**Exercises**
A: Name every substance that, according to the passage on antidepressant misuse, causes fatalities when combined with antidepressants, as the passage attributes to NPS Medicine Wise.
B: Reproduce the portion of the passage on antidepressant misuse starting at "In the middle" and ending at "explication never hurts.".

**Text block**
According to a study by the Center on Young Adult Health and Development, 61.8 percent of college students are offered prescription stimulants, such as Adderol or Ritalin, by their peers, and 31 percent admitted to having used them. Could not a student similarly find themselves offered prescription antidepressants for “nonmedical” purposes?
No research appears to have been done on the nonprescription abuse of antidepressants, specifically.
Unlike the anti-anxiety medication Xanax, which produces immediate effects, antidepressants take several scheduled doses to take effect. According to England’s National Health Service, antidepressants typically take a week or longer for the effects to become noticeable. Mayo Clinic’s website explains that SSRIs, specifically, may take many weeks before the effects on mood become noticeable.
Furthermore, while SSRIs are not addictive sensu alcohol, tobacco et al., they can cause a physical dependency after long-term usage that may produce the above-mentioned physical symptoms after stopping medication.
If one were tempted to pinch a pill or two from a friend, therefore, the matter would be a useless gesture, particularly if the pills were pinched only to combat quotidian stress of a college student.
But could such a gesture be fatal? According to Medscape, the 2013 Annual Report of the American Association of Poison Control Center’s National Poison Data System listed 2.2 million toxic exposures which resulted in 2,113 deaths. Of these, antidepressants were involved in 4.2 percent of all exposures (being the fifth most cited class of toxicity in the report).
Antidepressants themselves become a hazard for overdose when they are involved in unusual combinations: according to RxList, an online drug index, SSRIs and MAOIs should not be used alongside other compounds that may increase serotonin levels in the brain, notably, other antidepressants. St John’s Worts and amphetamines should also be avoided.
Mayo Clinic lists several unpleasant (but not necessarily fatal) interactions between alcohol and MAOIs, the worst of which is a dangerous spike in blood pressure. Fatalities, according to NPS Medicine Wise, a nonprofit informational organization, result from combining antidepressants with ecstasy, cocaine, amphetamines or LSD.
All things considered, antidepressants seem pretty tame compared with the other scheduled drugs appearing on the display. But that should never—NEVER—be an excuse for anyone to experiment with any pharmacological compound.
The abovementioned generalizations are just that—they apply to the general populace of antidepressant users who are on a controlled treatment plan with a psychiatrist. I will agree with the purpose of the display to this extent: no one should approach this class of drugs without receiving the requisite diagnosis and prescription from a trained professional.
I do not think this display meant to equate the dangers of antidepressants with those of, say, ecstasy. I think instead it purposed to display a spectrum of controlled substances: on the one end, the truly perilous, for which no prescription may be written, and no justification may be had in taking them for anything other than a solipsist “high.” On the other end, relatively innocuous, commonly prescribed medications that still have dangerous potentials if not used as advised. Nothing about this presumption, by the way, insinuates that clinically depressed persons take antidepressants for a “high.”
In the middle falls the semi-recreational, semi-medicinal, ever-controversial marijuana. As of writing this, cannabis use is legal in 23 of these United States; metaphorically and literally, it is the half-way point between SSRIs and cocaine.
The inclusion of antidepressants was awkward; the informative section of the display, far too short. Brevity may be the soul of wit, but an explication never hurts.

[Lines drawn from a dataset]

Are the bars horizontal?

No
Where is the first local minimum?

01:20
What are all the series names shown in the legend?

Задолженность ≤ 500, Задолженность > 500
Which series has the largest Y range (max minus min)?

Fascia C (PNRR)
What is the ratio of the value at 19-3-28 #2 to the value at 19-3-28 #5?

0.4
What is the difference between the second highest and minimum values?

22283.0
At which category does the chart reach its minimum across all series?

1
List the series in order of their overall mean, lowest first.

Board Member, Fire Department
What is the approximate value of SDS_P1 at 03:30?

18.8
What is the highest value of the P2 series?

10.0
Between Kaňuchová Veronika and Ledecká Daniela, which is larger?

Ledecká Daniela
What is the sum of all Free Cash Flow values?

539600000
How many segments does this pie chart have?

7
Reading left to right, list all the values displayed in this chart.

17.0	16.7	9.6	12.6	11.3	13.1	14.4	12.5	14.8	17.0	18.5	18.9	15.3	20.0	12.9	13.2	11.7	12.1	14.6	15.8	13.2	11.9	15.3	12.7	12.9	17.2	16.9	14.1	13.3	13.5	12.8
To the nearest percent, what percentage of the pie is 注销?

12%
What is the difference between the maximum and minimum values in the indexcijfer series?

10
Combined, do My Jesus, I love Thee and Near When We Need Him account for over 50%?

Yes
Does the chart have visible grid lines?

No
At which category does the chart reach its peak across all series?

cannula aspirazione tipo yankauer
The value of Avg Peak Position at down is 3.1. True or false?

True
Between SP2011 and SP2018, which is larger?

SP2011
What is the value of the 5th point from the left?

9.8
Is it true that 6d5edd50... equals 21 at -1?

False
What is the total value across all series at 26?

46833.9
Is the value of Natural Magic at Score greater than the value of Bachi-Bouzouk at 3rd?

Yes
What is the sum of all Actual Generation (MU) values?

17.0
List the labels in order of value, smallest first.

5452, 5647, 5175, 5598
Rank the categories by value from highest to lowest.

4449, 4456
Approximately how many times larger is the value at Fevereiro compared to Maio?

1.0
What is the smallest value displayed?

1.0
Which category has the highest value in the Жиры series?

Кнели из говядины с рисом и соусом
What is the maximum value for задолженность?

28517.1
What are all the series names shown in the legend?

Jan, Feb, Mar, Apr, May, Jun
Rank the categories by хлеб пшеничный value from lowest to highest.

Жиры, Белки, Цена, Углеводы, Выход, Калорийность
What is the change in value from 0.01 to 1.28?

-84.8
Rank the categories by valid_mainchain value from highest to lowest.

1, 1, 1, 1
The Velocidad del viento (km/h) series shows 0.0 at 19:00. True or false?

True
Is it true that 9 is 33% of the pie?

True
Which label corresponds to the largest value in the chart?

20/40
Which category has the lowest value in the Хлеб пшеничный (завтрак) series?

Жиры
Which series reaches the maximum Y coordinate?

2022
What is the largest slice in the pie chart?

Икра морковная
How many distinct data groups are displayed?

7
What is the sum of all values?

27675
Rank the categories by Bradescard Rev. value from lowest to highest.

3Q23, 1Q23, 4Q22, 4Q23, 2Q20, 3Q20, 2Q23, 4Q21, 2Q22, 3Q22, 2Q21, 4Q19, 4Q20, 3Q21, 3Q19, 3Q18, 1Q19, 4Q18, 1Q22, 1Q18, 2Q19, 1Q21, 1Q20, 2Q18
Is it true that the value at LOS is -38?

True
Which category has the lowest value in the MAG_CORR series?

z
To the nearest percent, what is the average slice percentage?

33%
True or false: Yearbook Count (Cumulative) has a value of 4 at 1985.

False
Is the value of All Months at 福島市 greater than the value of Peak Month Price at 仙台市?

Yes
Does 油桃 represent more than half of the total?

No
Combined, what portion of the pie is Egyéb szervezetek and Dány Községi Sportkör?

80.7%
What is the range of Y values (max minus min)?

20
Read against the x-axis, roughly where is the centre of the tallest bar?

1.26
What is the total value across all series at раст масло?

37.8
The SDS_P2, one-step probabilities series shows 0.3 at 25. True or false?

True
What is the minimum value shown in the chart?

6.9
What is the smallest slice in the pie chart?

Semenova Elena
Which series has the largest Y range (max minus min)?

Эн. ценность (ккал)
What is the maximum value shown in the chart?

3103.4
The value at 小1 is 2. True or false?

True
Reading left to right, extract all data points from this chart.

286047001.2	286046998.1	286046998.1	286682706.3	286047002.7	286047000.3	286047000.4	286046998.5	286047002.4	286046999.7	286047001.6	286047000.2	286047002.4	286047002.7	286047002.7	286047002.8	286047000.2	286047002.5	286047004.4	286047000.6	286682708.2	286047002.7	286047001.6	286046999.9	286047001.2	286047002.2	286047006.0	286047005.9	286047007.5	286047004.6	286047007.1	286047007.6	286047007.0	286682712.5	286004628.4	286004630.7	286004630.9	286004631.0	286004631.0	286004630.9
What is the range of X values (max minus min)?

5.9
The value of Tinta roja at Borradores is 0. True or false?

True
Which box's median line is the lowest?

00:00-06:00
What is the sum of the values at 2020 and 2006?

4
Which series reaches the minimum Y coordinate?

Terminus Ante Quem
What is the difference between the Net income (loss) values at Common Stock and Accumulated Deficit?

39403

**Solutions in order**
A: Ecstasy, cocaine, amphetamines, LSD

B:
In the middle falls the semi-recreational, semi-medicinal, ever-controversial marijuana. As of writing this, cannabis use is legal in 23 of these United States; metaphorically and literally, it is the half-way point between SSRIs and cocaine.
The inclusion of antidepressants was awkward; the informative section of the display, far too short. Brevity may be the soul of wit, but an explication never hurts.